The credibility of the authors of this report is simply not in question—David Matas is perhaps the leading human rights lawyer in Canada; David Kilgour is a former Secretary of State for Far Eastern affairs in Canada; both are lawyers; and they have impeccable credentials. This is not coming from the National Enquirer or Fox News; this is coming from sources that are simply unimpeachable. And given the horrendous nature of the allegations—and the unimpeachable sources which have produced the report—crime cannot be legitimately ignored by legitimate journalists. It must be debated.
Journalists are entitled to dispute the methods of the Kilgour-Matas research; they have not done so.
Journalists are entitled to criticize the nature of the evidence; they have not done so.
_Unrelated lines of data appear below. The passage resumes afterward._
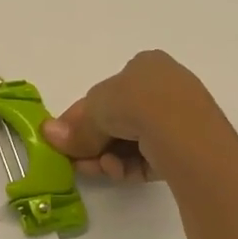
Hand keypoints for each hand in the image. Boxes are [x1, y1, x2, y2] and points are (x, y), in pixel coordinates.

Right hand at [42, 51, 227, 182]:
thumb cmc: (136, 103)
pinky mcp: (189, 148)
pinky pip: (150, 156)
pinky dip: (129, 166)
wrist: (183, 131)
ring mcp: (181, 119)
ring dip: (108, 157)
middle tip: (76, 161)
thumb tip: (48, 134)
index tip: (65, 138)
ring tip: (98, 169)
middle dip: (94, 142)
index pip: (106, 93)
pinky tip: (117, 172)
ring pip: (133, 142)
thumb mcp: (95, 110)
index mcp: (146, 66)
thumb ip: (75, 127)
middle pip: (118, 119)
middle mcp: (165, 87)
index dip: (81, 117)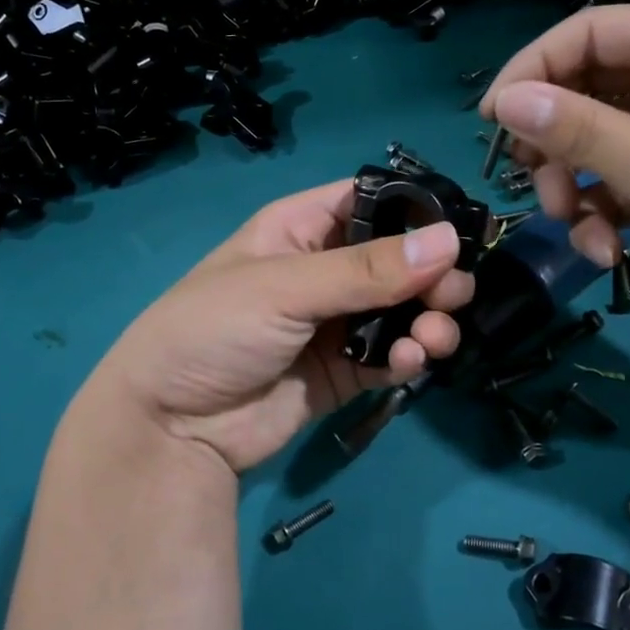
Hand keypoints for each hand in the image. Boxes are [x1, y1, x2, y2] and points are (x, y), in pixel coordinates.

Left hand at [60, 179, 475, 473]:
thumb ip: (367, 269)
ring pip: (402, 310)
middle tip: (453, 296)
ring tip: (434, 338)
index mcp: (301, 229)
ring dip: (428, 320)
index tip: (458, 233)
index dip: (415, 211)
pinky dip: (408, 358)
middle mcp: (324, 270)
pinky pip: (390, 355)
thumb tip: (448, 240)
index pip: (371, 201)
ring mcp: (336, 323)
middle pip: (398, 259)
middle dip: (432, 275)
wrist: (171, 427)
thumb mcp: (286, 287)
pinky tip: (408, 364)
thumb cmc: (214, 330)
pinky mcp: (344, 371)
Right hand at [481, 2, 629, 355]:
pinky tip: (607, 252)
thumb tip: (504, 100)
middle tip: (538, 188)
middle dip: (556, 142)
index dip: (533, 71)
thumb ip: (581, 130)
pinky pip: (623, 180)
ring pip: (600, 141)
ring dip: (576, 185)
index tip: (491, 122)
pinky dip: (605, 213)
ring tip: (575, 228)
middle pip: (590, 88)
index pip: (591, 32)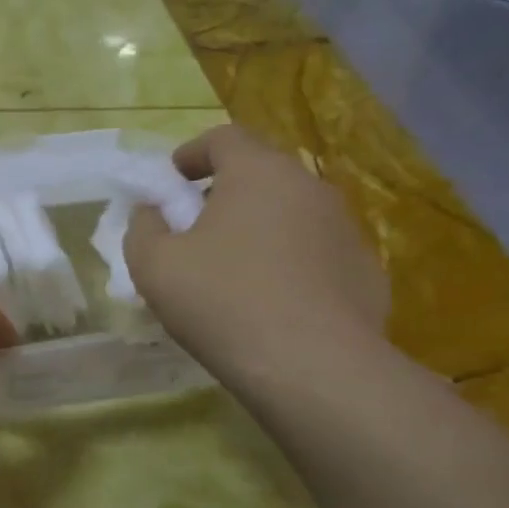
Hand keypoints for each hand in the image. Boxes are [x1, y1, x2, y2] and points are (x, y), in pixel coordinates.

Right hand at [124, 124, 387, 384]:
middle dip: (221, 195)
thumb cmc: (223, 302)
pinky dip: (288, 263)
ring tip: (231, 272)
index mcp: (258, 173)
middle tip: (193, 231)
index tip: (171, 184)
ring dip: (256, 229)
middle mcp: (310, 188)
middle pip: (259, 174)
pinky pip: (314, 253)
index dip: (190, 154)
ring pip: (289, 214)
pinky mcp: (365, 271)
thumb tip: (153, 213)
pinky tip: (270, 303)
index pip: (224, 138)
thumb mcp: (153, 265)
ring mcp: (345, 229)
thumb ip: (142, 227)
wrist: (315, 369)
Journalists are entitled to produce contrary evidence; they have not done so.
But what the legitimate media is not entitled to do is to leave their readers and viewers uninformed about credible and compelling evidence of a new holocaust.
Clive Ansley speaks and reads Chinese. He holds both undergraduate and graduate degrees in Chinese Studies from the University of British Columbia. He also holds an L.L.B degree from the University of Windsor and an L.L.M. degree from the University of London. As a former professor of Chinese History, Civilization, and Law, Mr. Ansley taught at the University of Windsor, the University of British Columbia, the Law Faculty of Shanghai’s Fudan University, and the Law Faculty of Shanghai’s Jiaotong University, Mr. Ansley is familiar with both Canadian law and Chinese law. Practising since 1984, Mr. Ansley has handled many criminal litigation cases in Canada, and over 300 litigation cases in China.